*What needs to be done*. If a line appears in the data below, it must appear in your answer exactly as given.

↓↓↓

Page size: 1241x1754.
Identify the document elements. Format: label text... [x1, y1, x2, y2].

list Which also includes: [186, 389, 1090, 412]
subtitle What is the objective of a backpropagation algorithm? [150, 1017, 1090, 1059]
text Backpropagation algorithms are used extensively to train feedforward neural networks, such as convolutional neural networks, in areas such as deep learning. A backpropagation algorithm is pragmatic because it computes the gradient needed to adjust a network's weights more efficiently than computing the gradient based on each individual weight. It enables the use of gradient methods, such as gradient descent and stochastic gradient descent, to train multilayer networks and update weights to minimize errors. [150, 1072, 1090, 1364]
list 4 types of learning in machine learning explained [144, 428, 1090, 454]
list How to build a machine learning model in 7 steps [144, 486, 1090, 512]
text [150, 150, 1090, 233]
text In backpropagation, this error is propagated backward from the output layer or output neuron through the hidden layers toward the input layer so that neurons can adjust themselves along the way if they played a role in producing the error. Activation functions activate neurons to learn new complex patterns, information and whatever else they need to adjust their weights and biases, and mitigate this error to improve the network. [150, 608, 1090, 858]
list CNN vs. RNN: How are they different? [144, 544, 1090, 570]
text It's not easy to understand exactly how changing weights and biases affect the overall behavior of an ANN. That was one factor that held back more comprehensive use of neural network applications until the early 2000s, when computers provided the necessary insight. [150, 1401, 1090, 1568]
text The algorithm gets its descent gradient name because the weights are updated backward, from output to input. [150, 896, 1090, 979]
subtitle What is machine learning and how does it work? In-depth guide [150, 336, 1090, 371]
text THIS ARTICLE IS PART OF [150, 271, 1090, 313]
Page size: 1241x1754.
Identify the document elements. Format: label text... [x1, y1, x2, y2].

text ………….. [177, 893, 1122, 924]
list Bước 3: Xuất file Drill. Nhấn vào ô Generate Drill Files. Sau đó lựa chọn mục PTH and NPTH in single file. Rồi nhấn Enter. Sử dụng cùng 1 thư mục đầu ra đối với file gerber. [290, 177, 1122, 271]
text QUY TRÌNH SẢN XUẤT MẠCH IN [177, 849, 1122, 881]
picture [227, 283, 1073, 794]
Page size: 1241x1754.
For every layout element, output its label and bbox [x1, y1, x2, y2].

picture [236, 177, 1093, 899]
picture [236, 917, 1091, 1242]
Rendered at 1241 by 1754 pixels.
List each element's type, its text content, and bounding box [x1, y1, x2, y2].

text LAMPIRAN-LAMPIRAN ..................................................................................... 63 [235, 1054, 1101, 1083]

↑↑↑

*Reply to the exercise*.
Page size: 1241x1754.
Identify the document elements. Format: label text... [x1, y1, x2, y2].

list Which also includes: [186, 389, 1090, 412]
subtitle What is the objective of a backpropagation algorithm? [150, 1017, 1090, 1059]
text Backpropagation algorithms are used extensively to train feedforward neural networks, such as convolutional neural networks, in areas such as deep learning. A backpropagation algorithm is pragmatic because it computes the gradient needed to adjust a network's weights more efficiently than computing the gradient based on each individual weight. It enables the use of gradient methods, such as gradient descent and stochastic gradient descent, to train multilayer networks and update weights to minimize errors. [150, 1072, 1090, 1364]
list 4 types of learning in machine learning explained [144, 428, 1090, 454]
list How to build a machine learning model in 7 steps [144, 486, 1090, 512]
text [150, 150, 1090, 233]
text In backpropagation, this error is propagated backward from the output layer or output neuron through the hidden layers toward the input layer so that neurons can adjust themselves along the way if they played a role in producing the error. Activation functions activate neurons to learn new complex patterns, information and whatever else they need to adjust their weights and biases, and mitigate this error to improve the network. [150, 608, 1090, 858]
list CNN vs. RNN: How are they different? [144, 544, 1090, 570]
text It's not easy to understand exactly how changing weights and biases affect the overall behavior of an ANN. That was one factor that held back more comprehensive use of neural network applications until the early 2000s, when computers provided the necessary insight. [150, 1401, 1090, 1568]
text The algorithm gets its descent gradient name because the weights are updated backward, from output to input. [150, 896, 1090, 979]
subtitle What is machine learning and how does it work? In-depth guide [150, 336, 1090, 371]
text THIS ARTICLE IS PART OF [150, 271, 1090, 313]
Page size: 1241x1754.
Identify the document elements. Format: label text... [x1, y1, x2, y2].

text ………….. [177, 893, 1122, 924]
list Bước 3: Xuất file Drill. Nhấn vào ô Generate Drill Files. Sau đó lựa chọn mục PTH and NPTH in single file. Rồi nhấn Enter. Sử dụng cùng 1 thư mục đầu ra đối với file gerber. [290, 177, 1122, 271]
text QUY TRÌNH SẢN XUẤT MẠCH IN [177, 849, 1122, 881]
picture [227, 283, 1073, 794]
Page size: 1241x1754.
For every layout element, output its label and bbox [x1, y1, x2, y2].

picture [236, 177, 1093, 899]
picture [236, 917, 1091, 1242]
Rendered at 1241 by 1754 pixels.
List each element's type, its text content, and bounding box [x1, y1, x2, y2].

text LAMPIRAN-LAMPIRAN ..................................................................................... 63 [235, 1054, 1101, 1083]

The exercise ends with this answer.